Peluang pembiayaan aksi iklim lainnya yang teridentifikasi adalah pemberlakukan insentif terhadap pembelian teknologi ramah lingkungan, adanya pembiayaan iklim melalui pembiayaan sosial (social finance), serta asuransi berbasis iklim.
Tantangan dan Hambatan Pembiayaan Aksi Iklim di Indonesia
Meski terdapat berbagai peluang pembiayaan yang dapat mendukung aksi iklim, namun terdapat juga beberapa tantangan dan hambatan yang dihadapi. Misalnya: adanya dominasi sektor intensif karbon dalam perekonomian Indonesia seperti sektor batu bara; minimnya kesadaran dari sisi permintaan baik dari perusahaan maupun dari masyarakat terkait pembiayaan hijau; dan perlunya penyesuaian kerangka pembiayaan iklim di tingkat internasional ke dalam konteks Indonesia.
Sedangkan hambatan yang ditemui, misalnya yang terkait dengan adanya pandangan umum terhadap proyek-proyek hijau sebagai proyek yang berisiko tinggi. Hal ini disebabkan karena proyek hijau yang dimaksud umumnya beroperasi dalam jangka panjang dengan tingkat pengembalian yang rendah, sehingga risiko layanan kredit hijau pun menjadi lebih tinggi. Hambatan lainnya adalah minimnya political will dan kepemimpinan yang terfragmentasi, serta terbatasnya kapasitas internal dari perbankan untuk mengukur tingkat risiko.
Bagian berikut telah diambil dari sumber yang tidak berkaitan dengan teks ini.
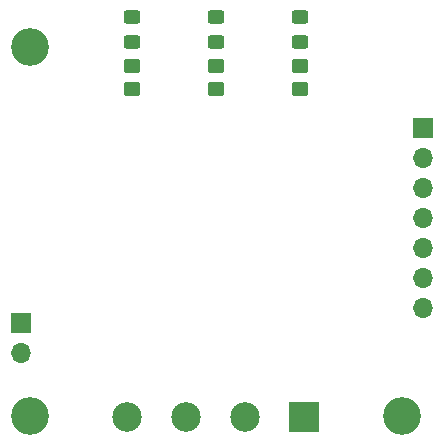
<source format=gbr>
%TF.GenerationSoftware,KiCad,Pcbnew,(6.0.7)*%
%TF.CreationDate,2023-04-15T22:34:50+02:00*%
%TF.ProjectId,sensor board,73656e73-6f72-4206-926f-6172642e6b69,rev?*%
%TF.SameCoordinates,Original*%
%TF.FileFunction,Soldermask,Bot*%
%TF.FilePolarity,Negative*%
%FSLAX46Y46*%
G04 Gerber Fmt 4.6, Leading zero omitted, Abs format (unit mm)*
G04 Created by KiCad (PCBNEW (6.0.7)) date 2023-04-15 22:34:50*
%MOMM*%
%LPD*%
G01*
G04 APERTURE LIST*
G04 Aperture macros list*
%AMRoundRect*
0 Rectangle with rounded corners*
0 $1 Rounding radius*
0 $2 $3 $4 $5 $6 $7 $8 $9 X,Y pos of 4 corners*
0 Add a 4 corners polygon primitive as box body*
4,1,4,$2,$3,$4,$5,$6,$7,$8,$9,$2,$3,0*
0 Add four circle primitives for the rounded corners*
1,1,$1+$1,$2,$3*
1,1,$1+$1,$4,$5*
1,1,$1+$1,$6,$7*
1,1,$1+$1,$8,$9*
0 Add four rect primitives between the rounded corners*
20,1,$1+$1,$2,$3,$4,$5,0*
20,1,$1+$1,$4,$5,$6,$7,0*
20,1,$1+$1,$6,$7,$8,$9,0*
20,1,$1+$1,$8,$9,$2,$3,0*%
G04 Aperture macros list end*
%ADD10O,1.700000X1.700000*%
%ADD11R,1.700000X1.700000*%
%ADD12C,3.200000*%
%ADD13RoundRect,0.250000X-0.450000X0.325000X-0.450000X-0.325000X0.450000X-0.325000X0.450000X0.325000X0*%
%ADD14R,2.500000X2.500000*%
%ADD15C,2.500000*%
%ADD16RoundRect,0.250000X0.450000X-0.350000X0.450000X0.350000X-0.450000X0.350000X-0.450000X-0.350000X0*%
G04 APERTURE END LIST*
D10*
%TO.C,J2*%
X85090000Y-110231000D03*
D11*
X85090000Y-107691000D03*
%TD*%
D12*
%TO.C,REF\u002A\u002A*%
X85852000Y-115570000D03*
%TD*%
D11*
%TO.C,J1*%
X119126000Y-91181000D03*
D10*
X119126000Y-93721000D03*
X119126000Y-96261000D03*
X119126000Y-98801000D03*
X119126000Y-101341000D03*
X119126000Y-103881000D03*
X119126000Y-106421000D03*
%TD*%
D12*
%TO.C,REF\u002A\u002A*%
X85852000Y-84328000D03*
%TD*%
%TO.C,REF\u002A\u002A*%
X117348000Y-115570000D03*
%TD*%
D13*
%TO.C,D2*%
X101600000Y-83829000D03*
X101600000Y-81779000D03*
%TD*%
D14*
%TO.C,J3*%
X109100000Y-115616000D03*
D15*
X104100000Y-115616000D03*
X99100000Y-115616000D03*
X94100000Y-115616000D03*
%TD*%
D13*
%TO.C,D3*%
X94488000Y-83829000D03*
X94488000Y-81779000D03*
%TD*%
%TO.C,D1*%
X108712000Y-83829000D03*
X108712000Y-81779000D03*
%TD*%
D16*
%TO.C,R5*%
X94488000Y-85868000D03*
X94488000Y-87868000D03*
%TD*%
%TO.C,R4*%
X101600000Y-85868000D03*
X101600000Y-87868000D03*
%TD*%
%TO.C,R3*%
X108712000Y-85868000D03*
X108712000Y-87868000D03*
%TD*%
M02*

</source>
Terlepas dari adanya berbagai tantangan dan hambatan tersebut, pada dasarnya sektor keuangan menyambut baik berbagai kebijakan yang telah dikeluarkan oleh Pemerintah guna mendukung terwujudnya keuangan berkelanjutan. Akan tetapi, diharapkan nantinya akan ada kebijakan yang jelas dan menyeluruh dari hulu ke hilir.